At the time of purchase in 1785 the Hadspen estate comprised 717 acres. Hadspen House was ‘a modern stone-built House of Six rooms on a floor with marble chimney-pieces, stabling for 20 horses, a good garden and extensive woodland.' In 1786 and 1786 Henry Hobhouse II continued to expand the house and the furnishings. His alterations in 1786-87 include 'raising the ceilings of the front rooms, adding a new dining room to the north-east, three reception rooms, the drawing and library rooms and reroofing the house in grey Welsh slate.

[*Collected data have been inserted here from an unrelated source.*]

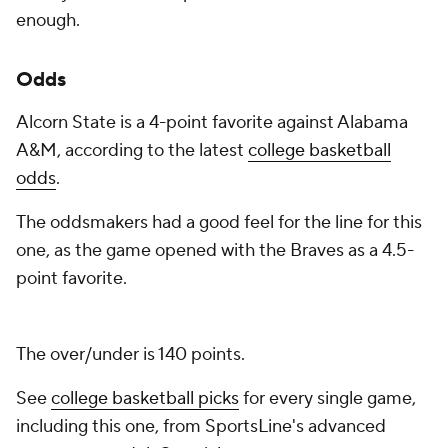
enough.
Odds
Alcorn State is a 4-point favorite against Alabama
A&M, according to the latest
college basketball
odds
.
The oddsmakers had a good feel for the line for this
one, as the game opened with the Braves as a 4.5-
point favorite.
The over/under is 140 points.
See
college basketball picks
for every single game,
including this one, from SportsLine's advanced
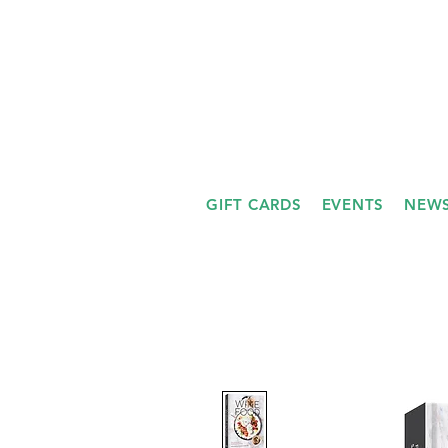
GIFT CARDS
EVENTS
NEWS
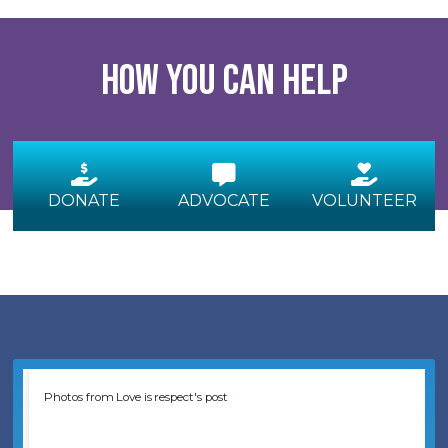
How you can help
DONATE
ADVOCATE
VOLUNTEER
Photos from Love is respect's post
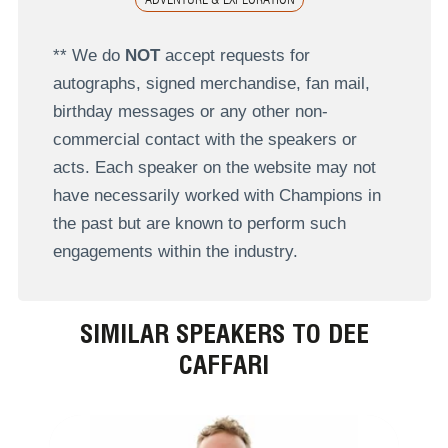
** We do
NOT
accept requests for
autographs, signed merchandise, fan mail,
birthday messages or any other non-
commercial contact with the speakers or
acts. Each speaker on the website may not
have necessarily worked with Champions in
the past but are known to perform such
engagements within the industry.
SIMILAR SPEAKERS TO DEE
CAFFARI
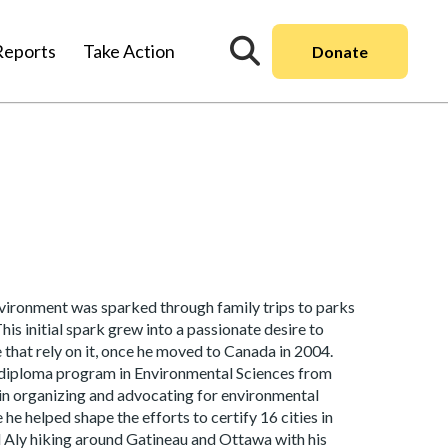
Reports
Take Action
Donate
environment was sparked through family trips to parks
is initial spark grew into a passionate desire to
 that rely on it, once he moved to Canada in 2004.
e-diploma program in Environmental Sciences from
 in organizing and advocating for environmental
e helped shape the efforts to certify 16 cities in
ind Aly hiking around Gatineau and Ottawa with his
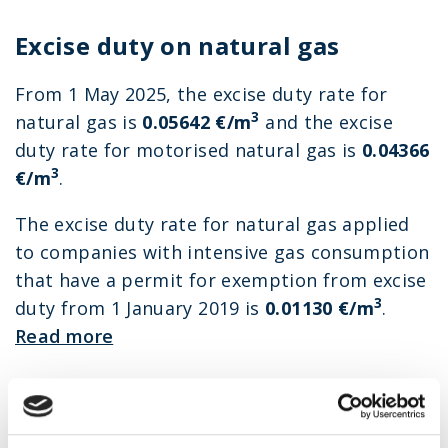
Excise duty on natural gas
From 1 May 2025, the excise duty rate for
3
natural gas is
0.05642
€/m
and the excise
duty rate for motorised natural gas is
0.04366
3
€/m
.
The excise duty rate for natural gas applied
to companies with intensive gas consumption
that have a permit for exemption from excise
3
duty from 1 January 2019 is
0.01130 €/m
.
Read more
Gas reserve stockpiling fee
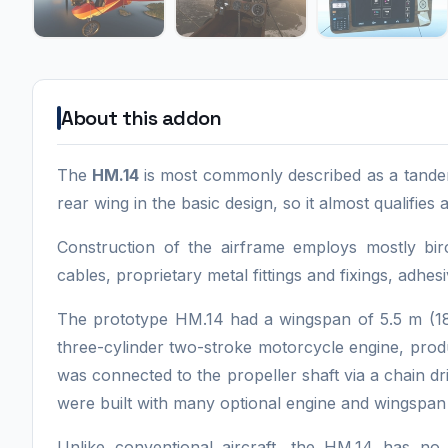
About this addon
The
HM.14
is most commonly described as a tandem
rear wing in the basic design, so it almost qualifies 
Construction of the airframe employs mostly birc
cables, proprietary metal fittings and fixings, adhesi
The prototype HM.14 had a wingspan of 5.5 m (18
three-cylinder two-stroke motorcycle engine, pro
was connected to the propeller shaft via a chain dr
were built with many optional engine and wingspan 
Unlike conventional aircraft, the HM.14 has no 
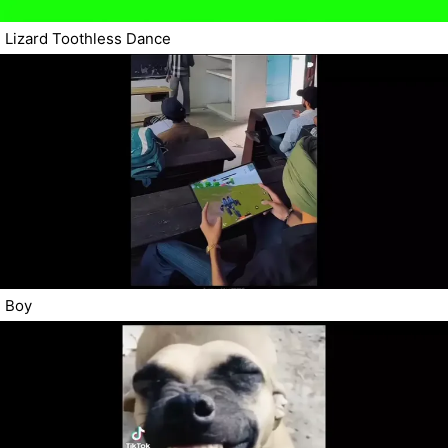
Lizard Toothless Dance
Boy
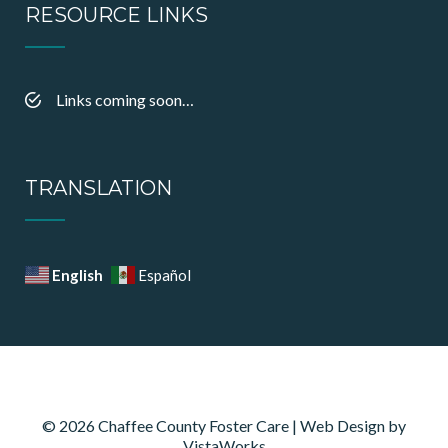
RESOURCE LINKS
Links coming soon…
TRANSLATION
English
Español
© 2026 Chaffee County Foster Care | Web Design by
VistaWorks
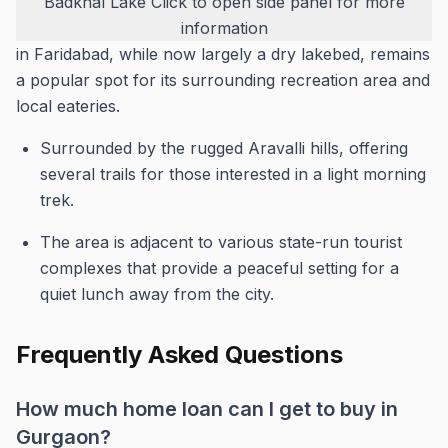
Badkhal Lake
Click to open side panel for more
information
in Faridabad, while now largely a dry lakebed, remains
a popular spot for its surrounding recreation area and
local eateries.
Surrounded by the rugged Aravalli hills, offering
several trails for those interested in a light morning
trek.
The area is adjacent to various state-run tourist
complexes that provide a peaceful setting for a
quiet lunch away from the city.
Frequently Asked Questions
How much home loan can I get to buy in
Gurgaon?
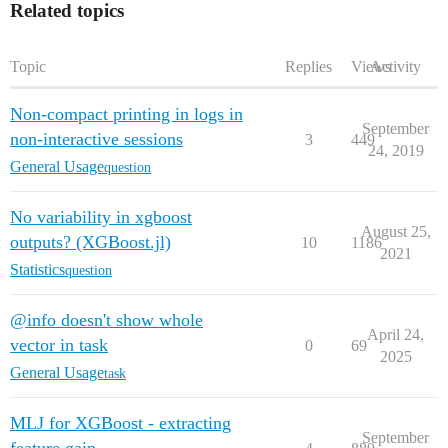
Related topics
Topic
Replies
Views
Activity
Non-compact printing in logs in
September
non-interactive sessions
3
449
24, 2019
General Usage
question
No variability in xgboost
August 25,
outputs? (XGBoost.jl)
10
1186
2021
Statistics
question
@info doesn't show whole
April 24,
vector in task
0
69
2025
General Usage
task
MLJ for XGBoost - extracting
September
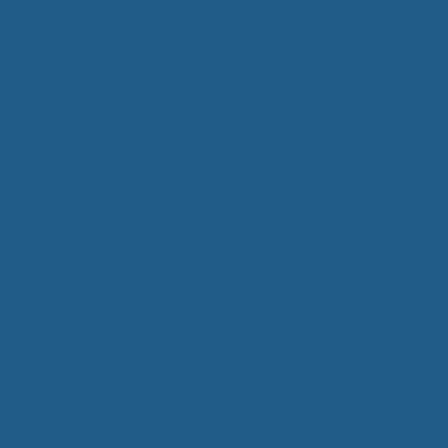
ur
at
hat
 if
 and
our
ddle
our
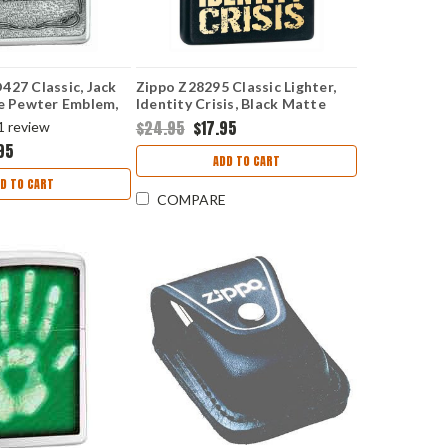
427 Classic, Jack
Zippo Z28295 Classic Lighter,
le Pewter Emblem,
Identity Crisis, Black Matte
Chrome
$24.95
$17.95
1
review
95
ADD TO CART
D TO CART
COMPARE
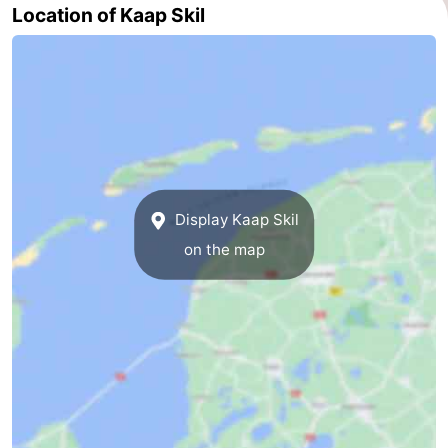
Location of Kaap Skil
addresses
Region
Wadden
Islands
-
Schiermonnikoog
-
Ameland
-
Display Kaap Skil
on the map
Terschelling
-
Vlieland
North
Holland
-
Nature
-
Schoorlse
Bergen
-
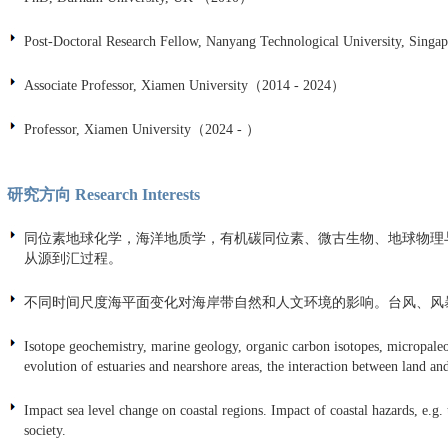
Post-Doctoral Research Fellow, Nanyang Technological University, Singa
Associate Professor, Xiamen University（2014 - 2024）
Professor, Xiamen University（2024 - ）
研究方向 Research Interests
同位素地球化学，海洋地质学，有机碳同位素、微古生物、地球物理
从源到汇过程。
不同时间尺度海平面变化对海岸带自然和人文环境的影响。台风、风
Isotope geochemistry, marine geology, organic carbon isotopes, micropaleo
evolution of estuaries and nearshore areas, the interaction between land an
Impact sea level change on coastal regions. Impact of coastal hazards, e.
society.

His alterations created Hadspen House into an the grandeur of the 18th century Georgian manor house for which it is known today.
Major alterations to the rear were made by his heir, the Right Honorable Henry Hobhouse, in 1828. His son Henry, a land owner again made major alterations to the rear in 1886, as did his son Sir Arthur Lawrence, liberal politician and architect of national parks of England and Wales, in 1909.
Within the original grounds are a coachhouse, cottage, granary, southwest lodge, stables summerhouse and a number of modern follies. The clock house barn was converted into a five-bedroom dwelling in 2000.

Landscape garden

In the early 18th century William Player created gardens a la française with geometric plantings with courts, fountains and three axes in the 300-acres surrounding the house. At the height of the landscape garden movement Henry Hobhouse Esquire had Player’s strict geometry cut with picturesque vistas and rolling hills. In the 1960s Penelope Hobhouse transformed the walled parabola vegetable garden, planting within and around it a 20th century Arts and Crafts garden. It opened to visitors in 1970 and is published in Penelope Hobhouse’s 1976 publication The Country Gardener.
In 1987 the garden was leased to Canadian gardeners and authors Nori and Sandra Pope. In 2007 Niall Hobhouse sponsored a competition for its redesign.